Nos últimos anos, principalmente após a divulgação dos relatórios do Painel Intergovernamental de Mudanças Climáticas (IPCC, na sigla em inglês), em 2007, detalhando a situação ambiental caótica do nosso planeta, o tema “meio ambiente” ganhou ampla visibilidade. Cada vez mais, consumidores estão em busca de produtos menos agressivos ao meio ambiente: alimentos orgânicos, lâmpadas econômicas, produtos de higiene e limpeza biodegradáveis.

Hoje já é possível substituir uma grande quantidade de produtos de uso diário por outros que respeitam mais o meio ambiente, desde suas matérias-primas — naturais ou recicladas — até seu processamento — como processos tecnológicos mais limpos e biotecnológicos não-transgênicos. O “ecologicamente correto” está na moda e ganha mais espaço nos lares e hábitos das famílias. Mesmo que sejam mais caros, como se constata em alguns casos, os bens e serviços focados na preservação da natureza começam a fazer parte das prioridades das pessoas mais exigentes (e mais conscientes).

DADOS ARMAZENADOS:
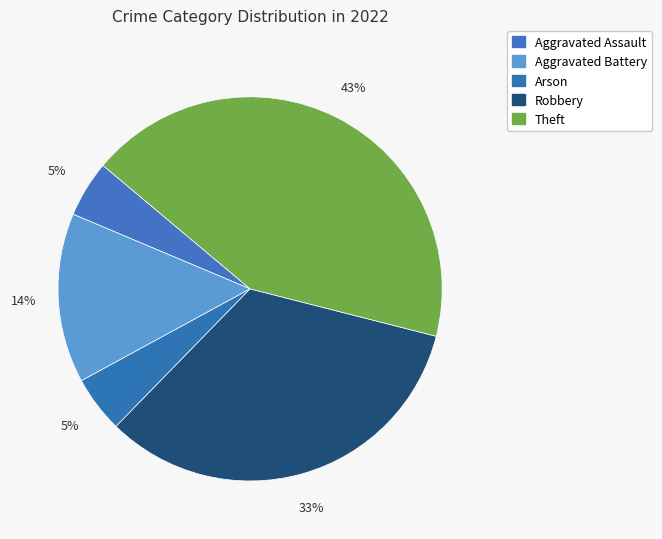

What is the total percentage of Aggravated Battery and Theft?

57.1%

SUAS TAREFAS:
- 1) Responda às perguntas sobre o texto a respeito de produtos ecológicos:
(a) Em que ano foram divulgados os relatórios do IPCC citados no texto?
(b) Que produtos o texto dá como exemplos dos que os consumidores buscam?
(c) De que tipo podem ser as matérias-primas dos produtos que respeitam mais o meio ambiente?
- 2) Repita sem nenhuma alteração o trecho do texto sobre produtos ecológicos entre "Nos últimos anos, principalmente" e "e limpeza biodegradáveis.", inclusive.
As linhas são um material à parte e não têm relação com o texto.

RESPOSTAS DO EXERCÍCIO:
- 1)
(a) Em 2007.
(b) Alimentos orgânicos, lâmpadas econômicas e produtos de higiene e limpeza biodegradáveis.
(c) Naturais ou recicladas.

- 2)
Nos últimos anos, principalmente após a divulgação dos relatórios do Painel Intergovernamental de Mudanças Climáticas (IPCC, na sigla em inglês), em 2007, detalhando a situação ambiental caótica do nosso planeta, o tema “meio ambiente” ganhou ampla visibilidade. Cada vez mais, consumidores estão em busca de produtos menos agressivos ao meio ambiente: alimentos orgânicos, lâmpadas econômicas, produtos de higiene e limpeza biodegradáveis.